= THE TASK =
Please output, without any change, the lines of the material below from the very first through the one with "159 | 1,052 |".

= RECORDS FOR THE TASK =
■ ■ ■

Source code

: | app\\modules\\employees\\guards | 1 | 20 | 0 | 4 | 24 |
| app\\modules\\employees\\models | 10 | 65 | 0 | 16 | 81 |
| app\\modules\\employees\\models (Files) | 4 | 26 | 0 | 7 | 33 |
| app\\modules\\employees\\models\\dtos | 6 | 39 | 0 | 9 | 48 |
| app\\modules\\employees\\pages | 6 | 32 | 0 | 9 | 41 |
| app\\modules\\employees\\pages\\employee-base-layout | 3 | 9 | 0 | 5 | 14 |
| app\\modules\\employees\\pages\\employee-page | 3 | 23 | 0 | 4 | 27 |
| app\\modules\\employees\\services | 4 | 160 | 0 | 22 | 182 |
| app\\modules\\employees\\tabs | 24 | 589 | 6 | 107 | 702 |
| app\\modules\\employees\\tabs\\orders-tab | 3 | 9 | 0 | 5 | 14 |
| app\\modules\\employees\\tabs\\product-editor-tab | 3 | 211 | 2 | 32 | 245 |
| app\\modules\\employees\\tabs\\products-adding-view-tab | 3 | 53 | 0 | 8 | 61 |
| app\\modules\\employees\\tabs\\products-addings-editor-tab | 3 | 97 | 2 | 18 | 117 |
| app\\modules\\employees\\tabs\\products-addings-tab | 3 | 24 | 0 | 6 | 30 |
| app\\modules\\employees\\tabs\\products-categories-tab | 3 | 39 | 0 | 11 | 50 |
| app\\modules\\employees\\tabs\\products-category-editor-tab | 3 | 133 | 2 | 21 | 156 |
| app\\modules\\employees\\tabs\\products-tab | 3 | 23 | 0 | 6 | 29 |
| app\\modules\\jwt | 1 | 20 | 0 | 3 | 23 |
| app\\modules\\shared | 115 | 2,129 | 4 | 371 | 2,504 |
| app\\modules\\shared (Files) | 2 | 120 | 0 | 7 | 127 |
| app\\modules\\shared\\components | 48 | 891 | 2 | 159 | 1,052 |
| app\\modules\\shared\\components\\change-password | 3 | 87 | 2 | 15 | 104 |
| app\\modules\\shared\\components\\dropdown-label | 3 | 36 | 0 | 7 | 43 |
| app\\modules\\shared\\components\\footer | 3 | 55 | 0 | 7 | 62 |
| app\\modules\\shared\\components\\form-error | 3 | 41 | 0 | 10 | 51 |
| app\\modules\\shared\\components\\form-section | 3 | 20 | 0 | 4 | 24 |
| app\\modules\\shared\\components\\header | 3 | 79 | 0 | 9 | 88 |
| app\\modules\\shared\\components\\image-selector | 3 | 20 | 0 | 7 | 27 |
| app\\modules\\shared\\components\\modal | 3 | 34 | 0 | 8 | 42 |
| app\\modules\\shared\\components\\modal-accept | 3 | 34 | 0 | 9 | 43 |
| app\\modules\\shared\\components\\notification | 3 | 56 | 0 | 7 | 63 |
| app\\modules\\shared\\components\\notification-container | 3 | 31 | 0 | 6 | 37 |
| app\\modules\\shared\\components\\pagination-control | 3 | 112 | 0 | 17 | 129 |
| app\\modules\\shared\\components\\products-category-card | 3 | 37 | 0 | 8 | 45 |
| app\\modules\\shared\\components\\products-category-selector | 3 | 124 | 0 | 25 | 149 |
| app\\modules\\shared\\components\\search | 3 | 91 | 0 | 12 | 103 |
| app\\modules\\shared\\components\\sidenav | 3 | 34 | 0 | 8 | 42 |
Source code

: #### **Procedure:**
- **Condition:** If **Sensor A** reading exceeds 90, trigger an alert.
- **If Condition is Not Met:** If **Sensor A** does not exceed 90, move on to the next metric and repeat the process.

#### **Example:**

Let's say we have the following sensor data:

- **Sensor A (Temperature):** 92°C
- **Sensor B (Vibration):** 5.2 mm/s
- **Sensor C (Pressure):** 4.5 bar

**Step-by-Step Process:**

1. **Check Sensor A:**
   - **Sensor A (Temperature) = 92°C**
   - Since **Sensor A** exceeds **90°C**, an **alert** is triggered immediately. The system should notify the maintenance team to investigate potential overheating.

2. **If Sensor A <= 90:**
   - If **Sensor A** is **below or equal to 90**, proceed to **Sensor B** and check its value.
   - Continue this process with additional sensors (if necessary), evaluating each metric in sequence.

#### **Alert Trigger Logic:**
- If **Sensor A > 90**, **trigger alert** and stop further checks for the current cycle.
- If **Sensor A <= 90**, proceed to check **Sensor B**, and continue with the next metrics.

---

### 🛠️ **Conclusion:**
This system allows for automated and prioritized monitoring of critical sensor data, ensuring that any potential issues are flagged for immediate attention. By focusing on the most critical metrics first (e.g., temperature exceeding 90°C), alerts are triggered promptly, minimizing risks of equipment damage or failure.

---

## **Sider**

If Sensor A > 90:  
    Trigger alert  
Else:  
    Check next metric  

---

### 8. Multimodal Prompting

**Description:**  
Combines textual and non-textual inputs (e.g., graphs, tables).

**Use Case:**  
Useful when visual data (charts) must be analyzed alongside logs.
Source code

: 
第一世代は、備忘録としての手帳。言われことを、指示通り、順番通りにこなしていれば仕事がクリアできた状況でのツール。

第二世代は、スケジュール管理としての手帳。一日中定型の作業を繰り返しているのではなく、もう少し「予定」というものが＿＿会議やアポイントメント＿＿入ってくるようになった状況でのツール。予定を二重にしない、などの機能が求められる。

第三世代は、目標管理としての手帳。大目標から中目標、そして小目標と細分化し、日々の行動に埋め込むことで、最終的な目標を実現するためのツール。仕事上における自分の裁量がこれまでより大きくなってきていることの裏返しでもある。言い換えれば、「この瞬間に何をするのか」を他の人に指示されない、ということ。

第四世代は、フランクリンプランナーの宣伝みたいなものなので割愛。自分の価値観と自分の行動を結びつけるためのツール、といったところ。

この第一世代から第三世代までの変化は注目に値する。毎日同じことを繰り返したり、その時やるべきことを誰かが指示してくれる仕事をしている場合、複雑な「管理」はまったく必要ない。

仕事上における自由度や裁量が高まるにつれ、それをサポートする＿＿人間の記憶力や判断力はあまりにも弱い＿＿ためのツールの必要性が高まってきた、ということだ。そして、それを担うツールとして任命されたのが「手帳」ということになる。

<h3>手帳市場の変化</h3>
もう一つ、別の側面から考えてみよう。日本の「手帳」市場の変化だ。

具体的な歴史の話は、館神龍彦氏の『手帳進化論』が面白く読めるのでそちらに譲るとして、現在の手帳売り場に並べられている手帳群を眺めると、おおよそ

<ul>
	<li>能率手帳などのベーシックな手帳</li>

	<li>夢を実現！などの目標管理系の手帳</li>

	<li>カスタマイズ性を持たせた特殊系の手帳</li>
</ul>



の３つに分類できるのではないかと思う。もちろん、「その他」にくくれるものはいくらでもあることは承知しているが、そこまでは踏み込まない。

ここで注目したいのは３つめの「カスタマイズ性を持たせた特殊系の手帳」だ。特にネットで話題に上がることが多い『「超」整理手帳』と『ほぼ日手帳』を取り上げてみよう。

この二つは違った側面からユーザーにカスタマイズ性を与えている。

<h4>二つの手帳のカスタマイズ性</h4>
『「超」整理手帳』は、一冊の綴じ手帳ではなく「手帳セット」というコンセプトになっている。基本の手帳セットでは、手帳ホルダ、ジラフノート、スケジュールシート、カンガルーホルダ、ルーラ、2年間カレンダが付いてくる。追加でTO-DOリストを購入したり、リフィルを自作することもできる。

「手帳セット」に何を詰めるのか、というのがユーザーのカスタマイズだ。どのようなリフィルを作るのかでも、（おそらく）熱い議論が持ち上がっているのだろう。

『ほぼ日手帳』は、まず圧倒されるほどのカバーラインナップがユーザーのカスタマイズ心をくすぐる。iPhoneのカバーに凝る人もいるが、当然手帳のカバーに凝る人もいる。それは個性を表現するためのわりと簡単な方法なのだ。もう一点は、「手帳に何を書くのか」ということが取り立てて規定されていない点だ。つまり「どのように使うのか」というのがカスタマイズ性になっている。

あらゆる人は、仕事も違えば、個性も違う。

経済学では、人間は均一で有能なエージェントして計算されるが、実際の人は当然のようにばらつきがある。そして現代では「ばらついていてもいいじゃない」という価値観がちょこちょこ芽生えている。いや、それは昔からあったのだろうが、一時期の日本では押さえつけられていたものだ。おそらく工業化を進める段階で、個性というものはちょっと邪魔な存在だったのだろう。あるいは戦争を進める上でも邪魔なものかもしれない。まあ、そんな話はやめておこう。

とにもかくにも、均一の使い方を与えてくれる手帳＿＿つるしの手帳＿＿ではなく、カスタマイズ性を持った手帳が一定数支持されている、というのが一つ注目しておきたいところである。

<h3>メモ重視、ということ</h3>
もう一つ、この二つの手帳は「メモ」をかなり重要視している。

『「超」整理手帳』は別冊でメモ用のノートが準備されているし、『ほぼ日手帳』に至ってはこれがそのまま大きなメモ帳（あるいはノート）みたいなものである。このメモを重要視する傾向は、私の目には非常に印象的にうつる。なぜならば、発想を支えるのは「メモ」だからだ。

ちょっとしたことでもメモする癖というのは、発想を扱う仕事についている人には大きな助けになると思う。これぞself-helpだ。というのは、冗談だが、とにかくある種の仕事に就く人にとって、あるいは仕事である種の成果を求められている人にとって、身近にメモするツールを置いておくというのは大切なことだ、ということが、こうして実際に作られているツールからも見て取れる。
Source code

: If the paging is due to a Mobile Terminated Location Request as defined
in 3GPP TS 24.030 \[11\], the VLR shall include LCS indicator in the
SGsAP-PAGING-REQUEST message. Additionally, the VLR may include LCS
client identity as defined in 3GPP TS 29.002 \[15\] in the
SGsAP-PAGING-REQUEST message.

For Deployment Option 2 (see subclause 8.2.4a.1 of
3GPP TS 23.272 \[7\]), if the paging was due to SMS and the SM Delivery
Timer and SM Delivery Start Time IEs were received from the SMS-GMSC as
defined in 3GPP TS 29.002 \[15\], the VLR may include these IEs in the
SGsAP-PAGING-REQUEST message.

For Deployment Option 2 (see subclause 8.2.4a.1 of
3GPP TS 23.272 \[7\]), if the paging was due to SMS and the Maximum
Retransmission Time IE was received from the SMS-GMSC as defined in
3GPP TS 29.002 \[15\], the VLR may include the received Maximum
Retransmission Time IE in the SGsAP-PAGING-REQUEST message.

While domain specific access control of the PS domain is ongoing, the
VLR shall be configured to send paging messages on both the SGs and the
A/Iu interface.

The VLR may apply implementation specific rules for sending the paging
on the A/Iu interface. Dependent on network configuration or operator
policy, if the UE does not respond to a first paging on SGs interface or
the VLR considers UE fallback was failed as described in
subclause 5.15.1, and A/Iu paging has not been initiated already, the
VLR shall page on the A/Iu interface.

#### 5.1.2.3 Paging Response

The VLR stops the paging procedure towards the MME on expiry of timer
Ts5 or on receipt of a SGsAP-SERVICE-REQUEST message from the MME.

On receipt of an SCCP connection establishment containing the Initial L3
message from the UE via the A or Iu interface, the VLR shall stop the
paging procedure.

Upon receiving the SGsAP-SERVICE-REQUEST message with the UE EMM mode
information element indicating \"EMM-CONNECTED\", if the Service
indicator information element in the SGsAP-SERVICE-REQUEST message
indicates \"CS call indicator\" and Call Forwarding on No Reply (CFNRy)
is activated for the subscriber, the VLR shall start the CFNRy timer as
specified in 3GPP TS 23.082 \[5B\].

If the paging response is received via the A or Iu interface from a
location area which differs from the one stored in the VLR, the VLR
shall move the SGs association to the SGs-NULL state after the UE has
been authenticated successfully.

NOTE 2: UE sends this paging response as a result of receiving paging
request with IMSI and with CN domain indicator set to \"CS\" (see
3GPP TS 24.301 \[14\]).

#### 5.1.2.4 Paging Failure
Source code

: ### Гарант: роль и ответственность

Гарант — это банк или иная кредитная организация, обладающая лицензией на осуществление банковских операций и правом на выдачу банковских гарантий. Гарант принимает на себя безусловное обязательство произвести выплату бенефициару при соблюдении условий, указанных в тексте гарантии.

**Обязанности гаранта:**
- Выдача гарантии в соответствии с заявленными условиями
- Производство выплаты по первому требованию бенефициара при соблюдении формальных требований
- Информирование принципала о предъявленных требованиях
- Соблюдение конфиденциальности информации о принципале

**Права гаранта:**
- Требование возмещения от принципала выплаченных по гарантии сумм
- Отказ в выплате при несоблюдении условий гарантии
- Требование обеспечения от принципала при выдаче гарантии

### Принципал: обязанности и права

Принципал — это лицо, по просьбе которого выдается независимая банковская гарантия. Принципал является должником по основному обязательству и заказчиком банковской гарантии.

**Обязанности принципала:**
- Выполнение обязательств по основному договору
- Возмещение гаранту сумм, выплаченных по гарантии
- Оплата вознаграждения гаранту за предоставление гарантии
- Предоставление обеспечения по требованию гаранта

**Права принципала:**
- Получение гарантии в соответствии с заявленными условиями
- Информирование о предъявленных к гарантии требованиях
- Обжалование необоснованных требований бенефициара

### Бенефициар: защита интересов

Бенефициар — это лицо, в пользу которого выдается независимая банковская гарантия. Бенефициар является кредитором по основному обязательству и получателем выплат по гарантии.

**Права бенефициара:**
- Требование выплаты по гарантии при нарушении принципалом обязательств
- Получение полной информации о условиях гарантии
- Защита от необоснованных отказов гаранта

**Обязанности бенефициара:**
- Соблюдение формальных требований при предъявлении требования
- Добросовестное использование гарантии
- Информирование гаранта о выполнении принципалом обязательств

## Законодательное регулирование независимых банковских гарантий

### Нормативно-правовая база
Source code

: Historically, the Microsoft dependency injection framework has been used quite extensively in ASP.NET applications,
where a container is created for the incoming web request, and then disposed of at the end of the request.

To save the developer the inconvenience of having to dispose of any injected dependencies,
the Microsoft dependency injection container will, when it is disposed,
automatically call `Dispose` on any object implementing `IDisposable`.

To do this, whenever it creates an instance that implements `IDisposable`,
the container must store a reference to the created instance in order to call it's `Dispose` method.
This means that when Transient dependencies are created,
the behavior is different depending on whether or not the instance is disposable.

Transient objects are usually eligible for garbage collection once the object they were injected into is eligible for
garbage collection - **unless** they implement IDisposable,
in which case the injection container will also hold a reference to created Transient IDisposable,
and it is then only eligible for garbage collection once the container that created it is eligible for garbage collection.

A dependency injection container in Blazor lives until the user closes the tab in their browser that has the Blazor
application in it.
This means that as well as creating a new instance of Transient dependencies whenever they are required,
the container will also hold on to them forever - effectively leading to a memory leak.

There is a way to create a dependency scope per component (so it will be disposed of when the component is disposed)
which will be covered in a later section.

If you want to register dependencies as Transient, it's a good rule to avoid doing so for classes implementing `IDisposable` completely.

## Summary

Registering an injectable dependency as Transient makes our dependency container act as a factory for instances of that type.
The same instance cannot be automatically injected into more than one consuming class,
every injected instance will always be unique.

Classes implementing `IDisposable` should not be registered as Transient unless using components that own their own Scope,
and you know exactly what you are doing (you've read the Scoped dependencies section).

■ ■ ■

= EXERCISE SOLUTION =
Source code

: | app\\modules\\employees\\guards | 1 | 20 | 0 | 4 | 24 |
| app\\modules\\employees\\models | 10 | 65 | 0 | 16 | 81 |
| app\\modules\\employees\\models (Files) | 4 | 26 | 0 | 7 | 33 |
| app\\modules\\employees\\models\\dtos | 6 | 39 | 0 | 9 | 48 |
| app\\modules\\employees\\pages | 6 | 32 | 0 | 9 | 41 |
| app\\modules\\employees\\pages\\employee-base-layout | 3 | 9 | 0 | 5 | 14 |
| app\\modules\\employees\\pages\\employee-page | 3 | 23 | 0 | 4 | 27 |
| app\\modules\\employees\\services | 4 | 160 | 0 | 22 | 182 |
| app\\modules\\employees\\tabs | 24 | 589 | 6 | 107 | 702 |
| app\\modules\\employees\\tabs\\orders-tab | 3 | 9 | 0 | 5 | 14 |
| app\\modules\\employees\\tabs\\product-editor-tab | 3 | 211 | 2 | 32 | 245 |
| app\\modules\\employees\\tabs\\products-adding-view-tab | 3 | 53 | 0 | 8 | 61 |
| app\\modules\\employees\\tabs\\products-addings-editor-tab | 3 | 97 | 2 | 18 | 117 |
| app\\modules\\employees\\tabs\\products-addings-tab | 3 | 24 | 0 | 6 | 30 |
| app\\modules\\employees\\tabs\\products-categories-tab | 3 | 39 | 0 | 11 | 50 |
| app\\modules\\employees\\tabs\\products-category-editor-tab | 3 | 133 | 2 | 21 | 156 |
| app\\modules\\employees\\tabs\\products-tab | 3 | 23 | 0 | 6 | 29 |
| app\\modules\\jwt | 1 | 20 | 0 | 3 | 23 |
| app\\modules\\shared | 115 | 2,129 | 4 | 371 | 2,504 |
| app\\modules\\shared (Files) | 2 | 120 | 0 | 7 | 127 |
| app\\modules\\shared\\components | 48 | 891 | 2 | 159 | 1,052 |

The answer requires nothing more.